* Exercise instructions *
Copy each record below without changing a single word.

Saved data entries:
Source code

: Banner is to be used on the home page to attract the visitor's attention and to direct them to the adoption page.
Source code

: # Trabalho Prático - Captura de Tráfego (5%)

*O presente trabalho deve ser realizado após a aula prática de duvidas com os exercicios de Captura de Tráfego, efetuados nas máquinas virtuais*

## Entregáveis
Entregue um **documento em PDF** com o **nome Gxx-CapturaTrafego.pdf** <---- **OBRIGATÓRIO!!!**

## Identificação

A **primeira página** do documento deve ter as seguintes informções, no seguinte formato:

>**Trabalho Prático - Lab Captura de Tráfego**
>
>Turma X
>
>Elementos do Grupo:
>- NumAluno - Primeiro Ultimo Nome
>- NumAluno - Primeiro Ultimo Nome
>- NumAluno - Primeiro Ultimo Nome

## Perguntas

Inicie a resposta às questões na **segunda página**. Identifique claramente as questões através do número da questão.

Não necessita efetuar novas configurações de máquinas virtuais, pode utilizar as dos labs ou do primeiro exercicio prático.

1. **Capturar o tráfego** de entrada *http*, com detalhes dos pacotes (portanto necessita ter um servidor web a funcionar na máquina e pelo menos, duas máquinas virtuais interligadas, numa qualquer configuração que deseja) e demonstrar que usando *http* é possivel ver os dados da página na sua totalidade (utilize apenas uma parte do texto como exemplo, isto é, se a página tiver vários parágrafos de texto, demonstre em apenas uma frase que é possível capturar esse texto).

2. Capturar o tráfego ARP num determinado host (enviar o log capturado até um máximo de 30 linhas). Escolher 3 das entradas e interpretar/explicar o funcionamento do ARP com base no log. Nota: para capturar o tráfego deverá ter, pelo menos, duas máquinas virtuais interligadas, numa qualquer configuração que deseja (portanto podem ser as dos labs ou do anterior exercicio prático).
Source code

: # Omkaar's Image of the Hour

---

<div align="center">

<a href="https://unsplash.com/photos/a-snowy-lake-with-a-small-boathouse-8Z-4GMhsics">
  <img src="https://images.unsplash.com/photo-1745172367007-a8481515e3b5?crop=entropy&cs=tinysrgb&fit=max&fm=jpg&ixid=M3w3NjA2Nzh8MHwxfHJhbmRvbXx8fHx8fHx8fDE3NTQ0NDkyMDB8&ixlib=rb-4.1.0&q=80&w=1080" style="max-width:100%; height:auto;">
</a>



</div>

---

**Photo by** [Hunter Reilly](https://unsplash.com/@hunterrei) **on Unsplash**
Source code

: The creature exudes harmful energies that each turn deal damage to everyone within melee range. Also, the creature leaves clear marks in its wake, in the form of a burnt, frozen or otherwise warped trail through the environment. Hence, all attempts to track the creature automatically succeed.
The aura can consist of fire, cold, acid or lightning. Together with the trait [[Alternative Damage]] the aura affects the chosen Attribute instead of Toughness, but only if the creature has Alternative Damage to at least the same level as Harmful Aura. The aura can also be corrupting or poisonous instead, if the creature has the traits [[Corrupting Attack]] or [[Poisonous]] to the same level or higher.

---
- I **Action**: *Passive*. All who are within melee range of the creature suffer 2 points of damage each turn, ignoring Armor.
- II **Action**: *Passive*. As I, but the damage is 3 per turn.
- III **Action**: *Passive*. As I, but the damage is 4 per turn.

* Output of the task *
Source code

: Banner is to be used on the home page to attract the visitor's attention and to direct them to the adoption page.
Source code

: # Trabalho Prático - Captura de Tráfego (5%)

*O presente trabalho deve ser realizado após a aula prática de duvidas com os exercicios de Captura de Tráfego, efetuados nas máquinas virtuais*

## Entregáveis
Entregue um **documento em PDF** com o **nome Gxx-CapturaTrafego.pdf** <---- **OBRIGATÓRIO!!!**

## Identificação

A **primeira página** do documento deve ter as seguintes informções, no seguinte formato:

>**Trabalho Prático - Lab Captura de Tráfego**
>
>Turma X
>
>Elementos do Grupo:
>- NumAluno - Primeiro Ultimo Nome
>- NumAluno - Primeiro Ultimo Nome
>- NumAluno - Primeiro Ultimo Nome

## Perguntas

Inicie a resposta às questões na **segunda página**. Identifique claramente as questões através do número da questão.

Não necessita efetuar novas configurações de máquinas virtuais, pode utilizar as dos labs ou do primeiro exercicio prático.

1. **Capturar o tráfego** de entrada *http*, com detalhes dos pacotes (portanto necessita ter um servidor web a funcionar na máquina e pelo menos, duas máquinas virtuais interligadas, numa qualquer configuração que deseja) e demonstrar que usando *http* é possivel ver os dados da página na sua totalidade (utilize apenas uma parte do texto como exemplo, isto é, se a página tiver vários parágrafos de texto, demonstre em apenas uma frase que é possível capturar esse texto).

2. Capturar o tráfego ARP num determinado host (enviar o log capturado até um máximo de 30 linhas). Escolher 3 das entradas e interpretar/explicar o funcionamento do ARP com base no log. Nota: para capturar o tráfego deverá ter, pelo menos, duas máquinas virtuais interligadas, numa qualquer configuração que deseja (portanto podem ser as dos labs ou do anterior exercicio prático).
Source code

: # Omkaar's Image of the Hour

---

<div align="center">

<a href="https://unsplash.com/photos/a-snowy-lake-with-a-small-boathouse-8Z-4GMhsics">
  <img src="https://images.unsplash.com/photo-1745172367007-a8481515e3b5?crop=entropy&cs=tinysrgb&fit=max&fm=jpg&ixid=M3w3NjA2Nzh8MHwxfHJhbmRvbXx8fHx8fHx8fDE3NTQ0NDkyMDB8&ixlib=rb-4.1.0&q=80&w=1080" style="max-width:100%; height:auto;">
</a>



</div>

---

**Photo by** [Hunter Reilly](https://unsplash.com/@hunterrei) **on Unsplash**
Source code

: The creature exudes harmful energies that each turn deal damage to everyone within melee range. Also, the creature leaves clear marks in its wake, in the form of a burnt, frozen or otherwise warped trail through the environment. Hence, all attempts to track the creature automatically succeed.
The aura can consist of fire, cold, acid or lightning. Together with the trait [[Alternative Damage]] the aura affects the chosen Attribute instead of Toughness, but only if the creature has Alternative Damage to at least the same level as Harmful Aura. The aura can also be corrupting or poisonous instead, if the creature has the traits [[Corrupting Attack]] or [[Poisonous]] to the same level or higher.

---
- I **Action**: *Passive*. All who are within melee range of the creature suffer 2 points of damage each turn, ignoring Armor.
- II **Action**: *Passive*. As I, but the damage is 3 per turn.
- III **Action**: *Passive*. As I, but the damage is 4 per turn.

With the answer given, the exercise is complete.